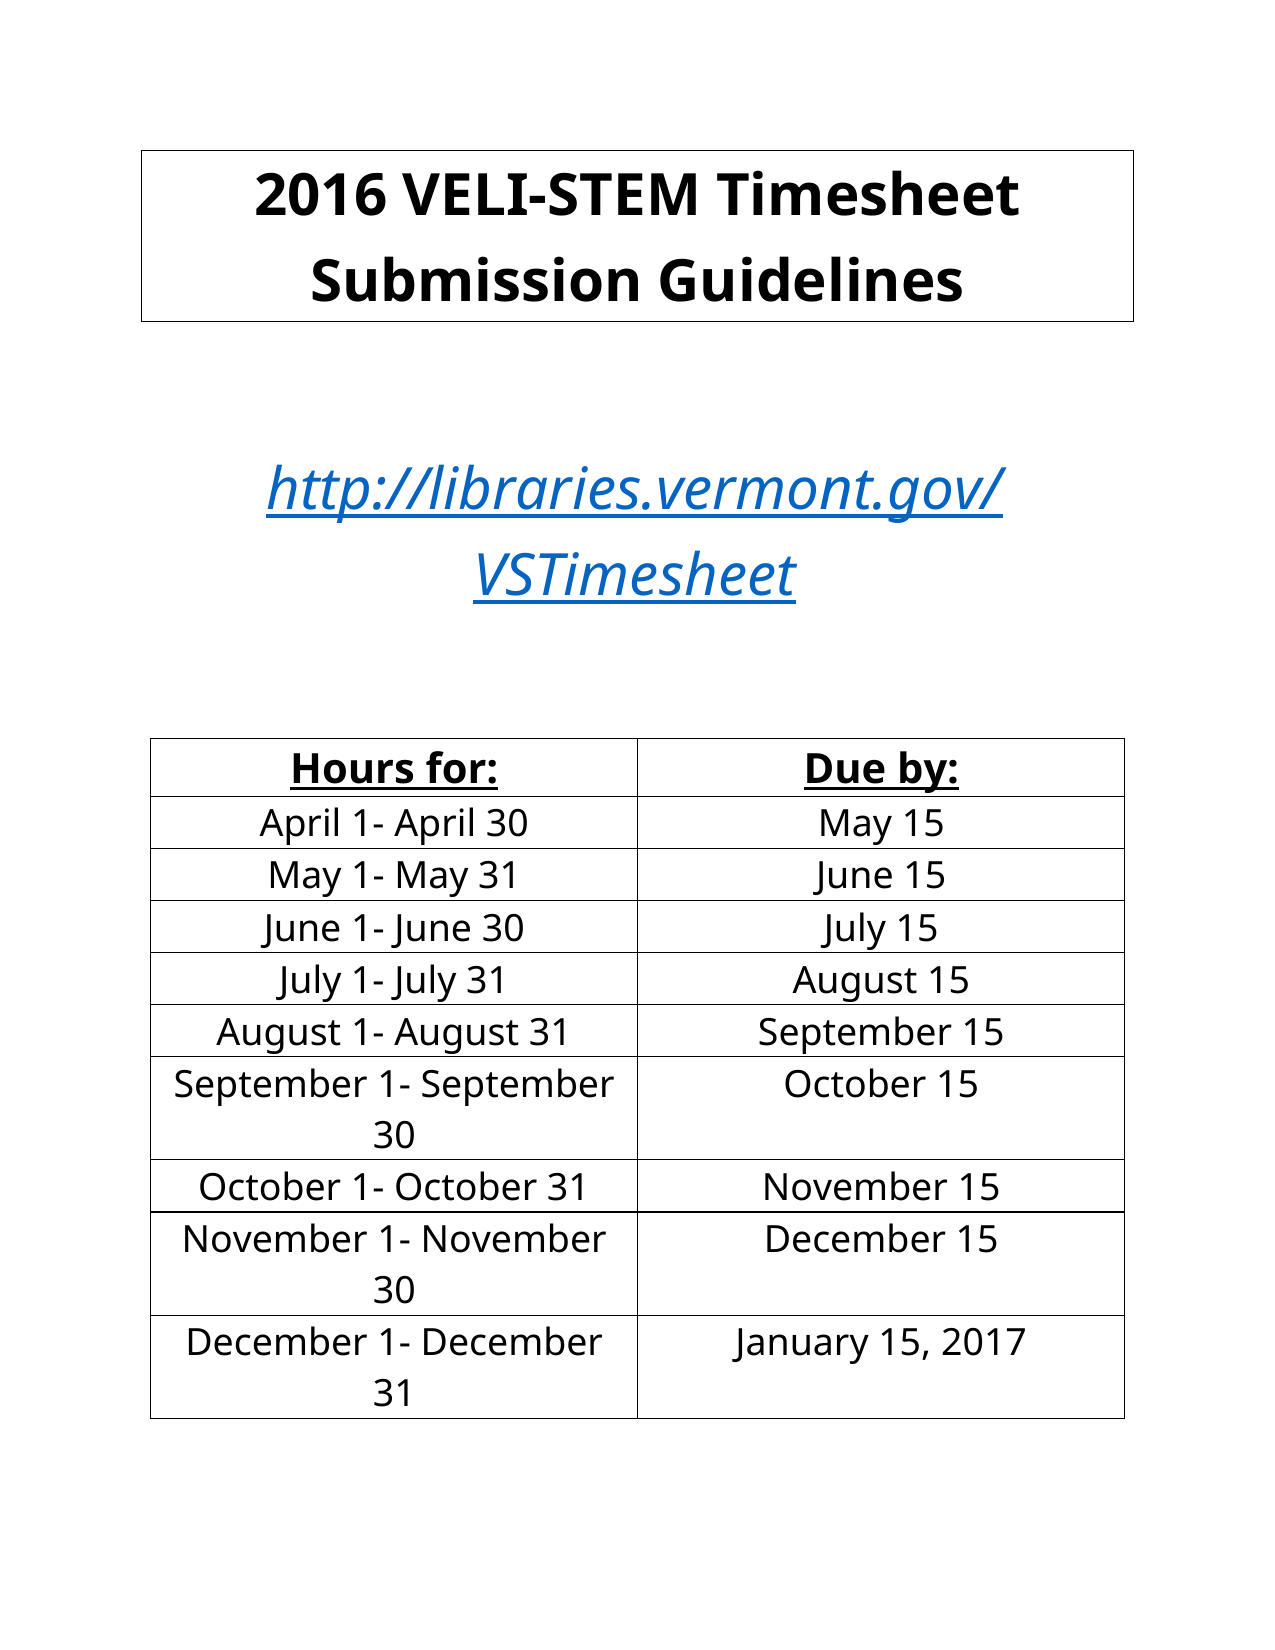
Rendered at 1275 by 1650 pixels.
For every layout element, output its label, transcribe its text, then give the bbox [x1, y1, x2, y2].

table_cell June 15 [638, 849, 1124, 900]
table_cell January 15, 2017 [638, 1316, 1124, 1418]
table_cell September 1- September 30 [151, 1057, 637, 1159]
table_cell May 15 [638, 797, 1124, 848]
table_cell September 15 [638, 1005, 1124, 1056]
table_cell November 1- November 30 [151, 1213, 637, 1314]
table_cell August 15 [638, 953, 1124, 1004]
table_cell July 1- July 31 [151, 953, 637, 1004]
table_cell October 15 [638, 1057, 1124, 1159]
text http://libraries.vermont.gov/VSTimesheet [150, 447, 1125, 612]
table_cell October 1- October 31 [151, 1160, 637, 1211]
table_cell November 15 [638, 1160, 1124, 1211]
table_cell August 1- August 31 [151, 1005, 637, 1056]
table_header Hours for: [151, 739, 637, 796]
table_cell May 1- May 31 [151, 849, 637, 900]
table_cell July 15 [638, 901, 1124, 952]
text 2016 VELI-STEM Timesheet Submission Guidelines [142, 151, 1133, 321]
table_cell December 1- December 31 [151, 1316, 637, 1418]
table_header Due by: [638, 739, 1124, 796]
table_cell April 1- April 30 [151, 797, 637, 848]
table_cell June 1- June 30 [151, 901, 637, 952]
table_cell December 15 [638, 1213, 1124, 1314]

[Requirement] Filter the listing by the string "August"; copy each matching line.

[Response below]
table_cell August 15 [638, 953, 1124, 1004]
table_cell August 1- August 31 [151, 1005, 637, 1056]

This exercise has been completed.